Ejercicios:
[1] Responda, según el texto del ejercicio:
(a) ¿En qué lugar se pronunció el discurso?
(b) Según don Giussani, ¿qué no basta para hacer experiencia?
(c) ¿Qué se va apagando con los años?
[2] Copie el pasaje del texto del ejercicio que comienza en las palabras "A la mitad de" y termina tras "ante nuestros ojos.", cambiando "fuego" por "entusiasmo".

Texto del ejercicio:

──────────────────────────────

A la mitad de su discurso en Bergamo llega el paso decisivo, como indicaba don Giussani: no basta con probar las cosas de la vida para hacer experiencia, hay que examinarlas. «Si no juzgamos, no queda nada. Para crecer en la inteligencia de la realidad, hace falta que uno la compare consigo mismo. Si hay algo que no haces tuyo, no te quedará nada». Con los años, las experiencias se acumulan, pero la vida –de ahí la frase de Eliot–, día tras día, se va alejando de nosotros, el fuego se va apagando. Todo se aplana ante nuestros ojos.

──────────────────────────────

Datos proporcionados:
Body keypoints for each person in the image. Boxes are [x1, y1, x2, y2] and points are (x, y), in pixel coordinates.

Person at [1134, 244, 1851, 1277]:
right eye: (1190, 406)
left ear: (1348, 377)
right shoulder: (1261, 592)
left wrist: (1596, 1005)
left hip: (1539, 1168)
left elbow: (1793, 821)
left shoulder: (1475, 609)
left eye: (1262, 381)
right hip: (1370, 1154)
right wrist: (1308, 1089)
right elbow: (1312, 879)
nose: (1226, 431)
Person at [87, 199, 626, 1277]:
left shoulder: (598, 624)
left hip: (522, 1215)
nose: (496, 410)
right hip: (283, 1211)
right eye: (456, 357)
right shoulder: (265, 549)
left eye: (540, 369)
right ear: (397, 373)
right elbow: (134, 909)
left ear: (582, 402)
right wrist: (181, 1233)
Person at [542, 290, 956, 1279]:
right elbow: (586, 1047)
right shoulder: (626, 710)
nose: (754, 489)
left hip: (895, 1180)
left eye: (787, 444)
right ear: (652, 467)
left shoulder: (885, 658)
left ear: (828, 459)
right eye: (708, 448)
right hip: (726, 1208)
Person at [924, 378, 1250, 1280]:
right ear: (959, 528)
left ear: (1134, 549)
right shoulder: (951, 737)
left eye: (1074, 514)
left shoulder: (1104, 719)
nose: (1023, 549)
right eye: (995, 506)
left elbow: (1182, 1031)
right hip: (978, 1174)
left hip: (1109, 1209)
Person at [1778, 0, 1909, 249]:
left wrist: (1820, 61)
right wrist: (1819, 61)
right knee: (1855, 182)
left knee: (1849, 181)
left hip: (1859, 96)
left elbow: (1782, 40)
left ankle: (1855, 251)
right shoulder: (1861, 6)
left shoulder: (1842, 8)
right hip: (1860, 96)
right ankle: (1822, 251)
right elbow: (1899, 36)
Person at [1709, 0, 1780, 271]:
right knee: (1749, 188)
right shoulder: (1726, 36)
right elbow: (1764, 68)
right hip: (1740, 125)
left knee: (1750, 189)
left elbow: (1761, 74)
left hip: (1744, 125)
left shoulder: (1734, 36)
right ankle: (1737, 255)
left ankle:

──────────────────────────────

Respuestas numeradas:
[1]
(a) En Bergamo.
(b) No basta con probar las cosas de la vida; hay que examinarlas.
(c) El fuego.

[2]
A la mitad de su discurso en Bergamo llega el paso decisivo, como indicaba don Giussani: no basta con probar las cosas de la vida para hacer experiencia, hay que examinarlas. «Si no juzgamos, no queda nada. Para crecer en la inteligencia de la realidad, hace falta que uno la compare consigo mismo. Si hay algo que no haces tuyo, no te quedará nada». Con los años, las experiencias se acumulan, pero la vida –de ahí la frase de Eliot–, día tras día, se va alejando de nosotros, el entusiasmo se va apagando. Todo se aplana ante nuestros ojos.